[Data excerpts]
□ □ □

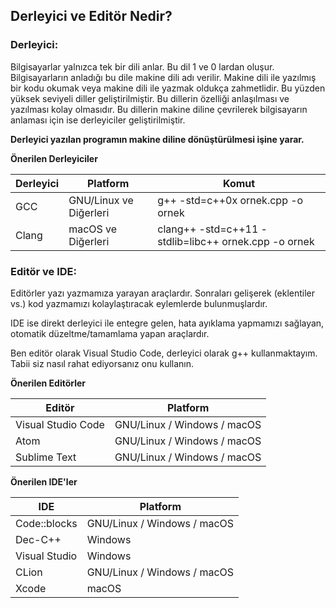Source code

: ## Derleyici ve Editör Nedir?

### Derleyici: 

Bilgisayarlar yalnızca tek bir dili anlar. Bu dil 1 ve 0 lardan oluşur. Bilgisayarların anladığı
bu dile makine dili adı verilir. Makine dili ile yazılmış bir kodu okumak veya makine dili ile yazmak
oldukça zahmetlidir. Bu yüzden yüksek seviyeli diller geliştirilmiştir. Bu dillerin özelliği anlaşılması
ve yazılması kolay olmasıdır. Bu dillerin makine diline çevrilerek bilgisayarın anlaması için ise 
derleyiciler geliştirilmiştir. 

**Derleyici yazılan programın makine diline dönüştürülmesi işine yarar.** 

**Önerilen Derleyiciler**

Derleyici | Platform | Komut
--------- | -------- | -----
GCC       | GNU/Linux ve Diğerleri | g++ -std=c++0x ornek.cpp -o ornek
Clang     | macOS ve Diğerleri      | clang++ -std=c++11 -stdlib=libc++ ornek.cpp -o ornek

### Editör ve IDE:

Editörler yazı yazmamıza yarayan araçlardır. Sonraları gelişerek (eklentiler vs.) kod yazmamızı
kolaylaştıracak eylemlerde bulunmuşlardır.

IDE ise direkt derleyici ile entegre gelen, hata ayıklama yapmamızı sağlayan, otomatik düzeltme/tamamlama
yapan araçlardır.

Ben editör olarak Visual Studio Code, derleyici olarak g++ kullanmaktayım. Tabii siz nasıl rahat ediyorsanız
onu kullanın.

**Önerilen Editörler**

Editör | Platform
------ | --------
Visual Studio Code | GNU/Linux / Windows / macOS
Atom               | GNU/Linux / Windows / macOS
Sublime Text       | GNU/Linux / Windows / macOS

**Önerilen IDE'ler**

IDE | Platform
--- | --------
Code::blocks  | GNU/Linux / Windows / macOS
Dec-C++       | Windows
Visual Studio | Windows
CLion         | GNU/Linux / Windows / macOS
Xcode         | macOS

□ □ □

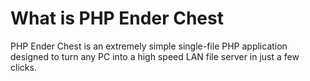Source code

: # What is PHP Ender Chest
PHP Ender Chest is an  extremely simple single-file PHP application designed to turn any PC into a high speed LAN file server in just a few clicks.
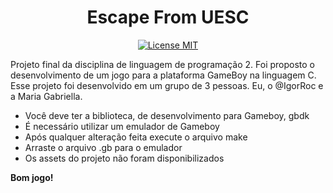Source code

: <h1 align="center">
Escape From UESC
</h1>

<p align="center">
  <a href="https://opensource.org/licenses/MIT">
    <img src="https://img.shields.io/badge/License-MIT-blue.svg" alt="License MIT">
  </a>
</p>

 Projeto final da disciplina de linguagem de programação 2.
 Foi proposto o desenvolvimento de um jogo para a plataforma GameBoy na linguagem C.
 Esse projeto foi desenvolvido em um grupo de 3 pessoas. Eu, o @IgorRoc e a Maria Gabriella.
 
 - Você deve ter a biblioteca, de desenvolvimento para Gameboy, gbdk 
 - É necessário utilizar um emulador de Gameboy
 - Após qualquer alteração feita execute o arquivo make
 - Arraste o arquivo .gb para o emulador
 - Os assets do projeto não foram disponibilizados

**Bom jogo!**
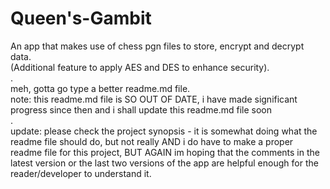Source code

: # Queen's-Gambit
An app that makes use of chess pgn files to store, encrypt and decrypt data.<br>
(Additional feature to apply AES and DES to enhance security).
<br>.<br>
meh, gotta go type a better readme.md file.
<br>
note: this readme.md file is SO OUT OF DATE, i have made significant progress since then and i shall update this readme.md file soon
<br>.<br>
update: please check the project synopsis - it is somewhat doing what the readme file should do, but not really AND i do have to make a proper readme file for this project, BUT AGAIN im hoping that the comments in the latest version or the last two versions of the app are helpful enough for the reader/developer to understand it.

□ □ □

◆ Task description ◆
Total lines holding "ornek" in the records: report this figure alone.

◆ Reply to the task ◆
2